In the literature the transmission substance “dopamine” is called “happiness hormone”. This description is certainly incorrect.
Dopamine is, as we have known for a few years, not the transmission substance of happiness, but the transmission substance of pleasurable anticipation or stimulation.
By way of analogy, just as petrol powers a car, so dopamine powers us. Once the petrol has been used up the car will stop. When our dopamine level is too low, we grind to a halt and don’t have any energy for further activities.
But how do we ensure that dopamine is produced in sufficient quantities?
Brain research offers surprisingly simple answers to this question. We need to activate the reward system in our brain. In order to do so, we need to anticipate a reward. The anticipation of a reward triggers the discharge of dopamine and we are stimulated (motivated) to reach that aim i.e. the reward. The crucial question, however, is, what a human decodes as a reward. What represents a reward to one, for example a tandem flight in a paraglider, is a threat to someone else. It is therefore essential to know the personality profile of the person or target group to ensure that the reward will actually be seen as such.

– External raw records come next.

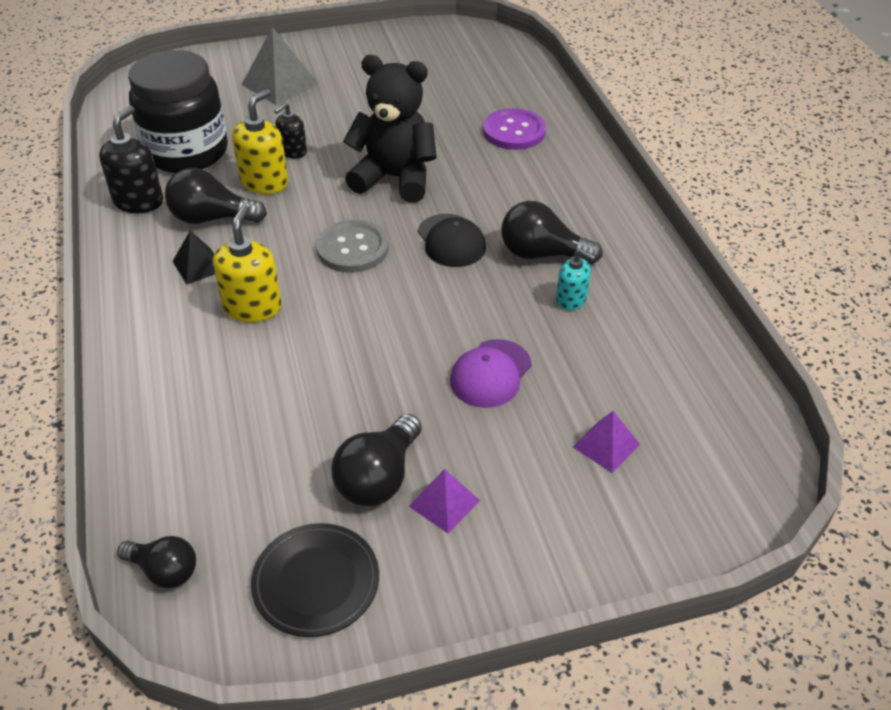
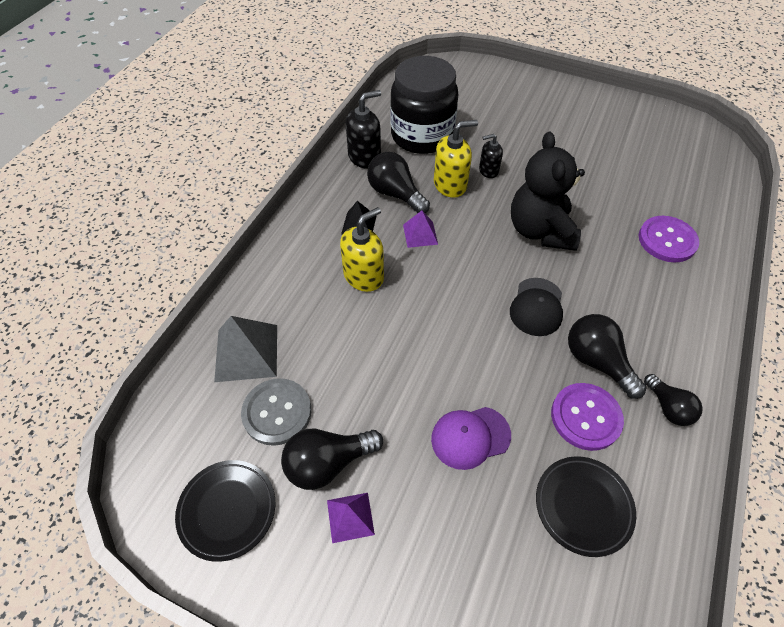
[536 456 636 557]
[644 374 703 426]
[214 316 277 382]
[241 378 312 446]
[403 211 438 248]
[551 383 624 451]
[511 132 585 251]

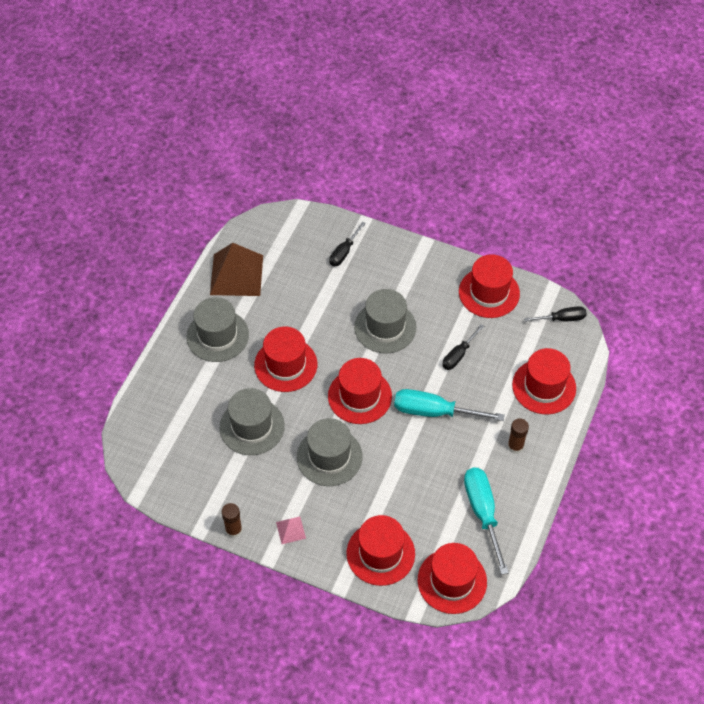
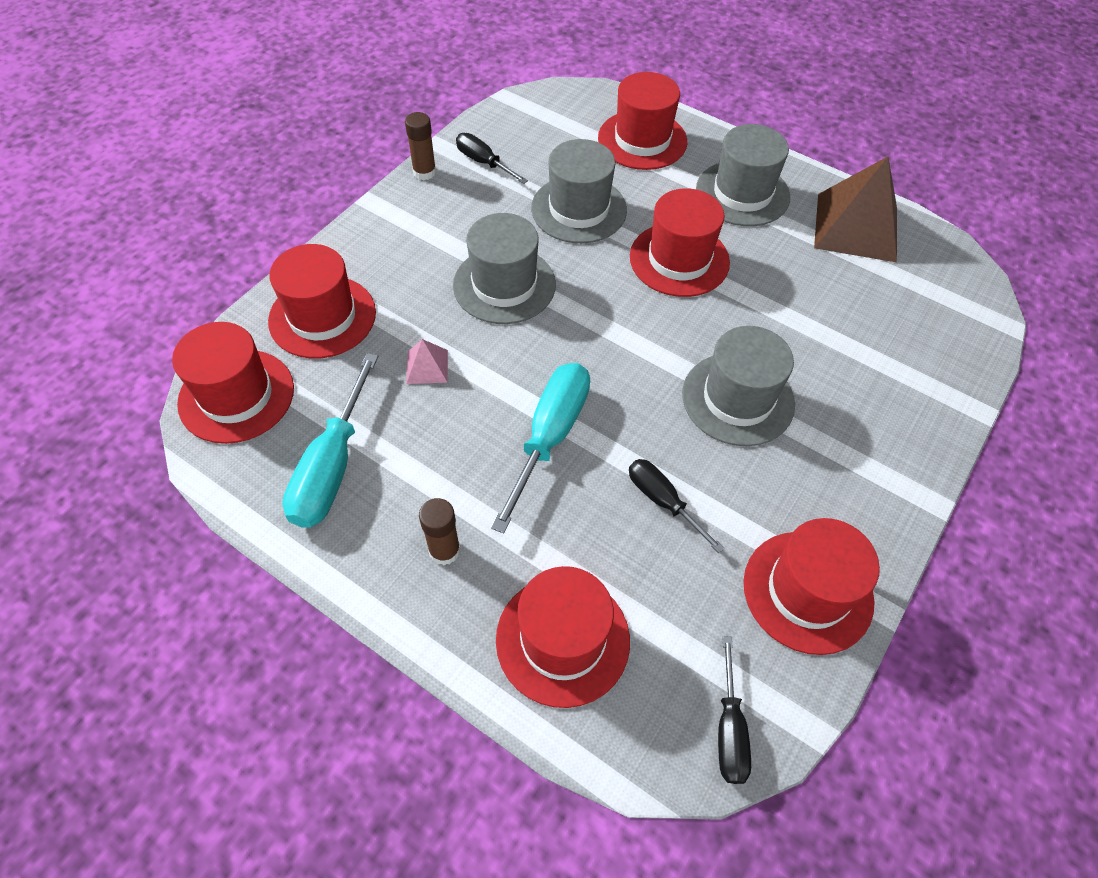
[406 339 448 384]
[598 72 687 170]
[456 133 528 184]
[282 353 378 528]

Brand preference – product-preference – purchase decision
Never before were consumers confronted with such product choice as we are today. Almost every product is available with varying degrees of quality, with different brands and at different prices.

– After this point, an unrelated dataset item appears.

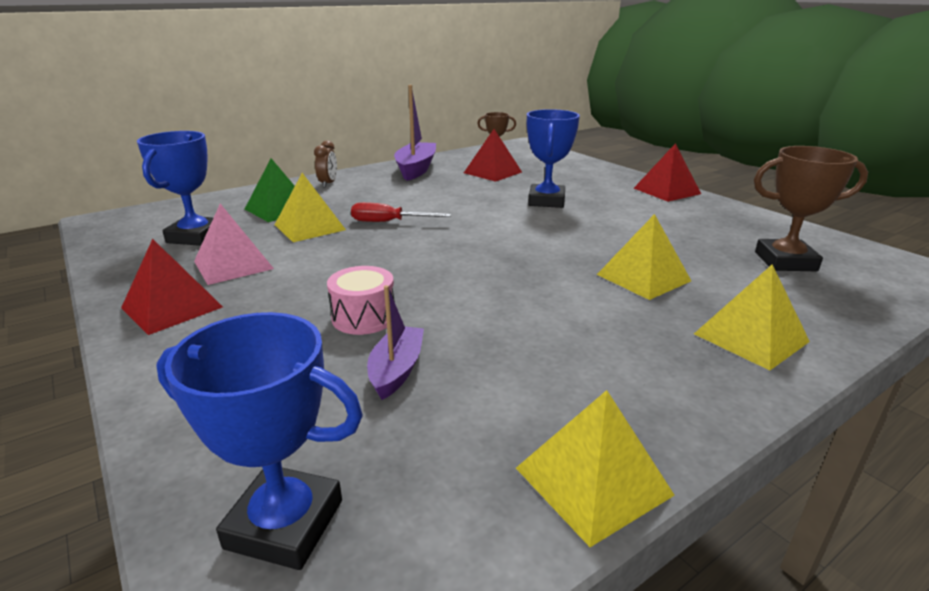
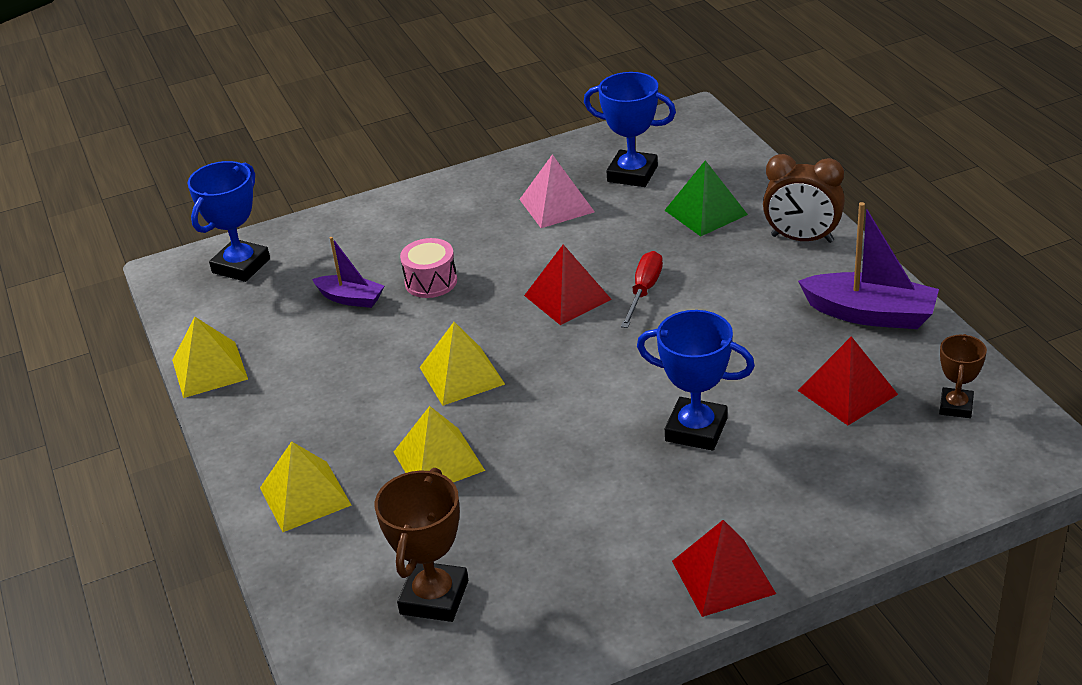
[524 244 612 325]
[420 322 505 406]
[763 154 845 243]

From a marketing point of view the important question is, whether or not there is a connection between purchase behavior and the consumer’s personality profile, and whether or not conclusions can be drawn as to which personality type would use what brand and how much money they are willing to spend on a product.
People will, in line with the concept of ‘affect optimization’, seek to buy products which match their motives and therefore are recognized as a reward. Motives are an expression of the personality. What all humans have in common is, that they seek positive experiences and avoid negative ones, but beyond that motives are as different as people and their personalities. This is not at all surprising, because what a person is seeking, is essentially part of their personality.
Since the personality is defined by motives, it can be assumed that purchase decisions depend on the person’s prevailing motives. Brands serve consumers as orientation for their purchase decisions, because they offer – on the level of the implicit system – information about the product’s origin, quality and status. The combination of this information “justifies” the price, which the customer is willing to pay. It can therefore be assumed that consumers will use such products and brands, which correspond to their personality profile.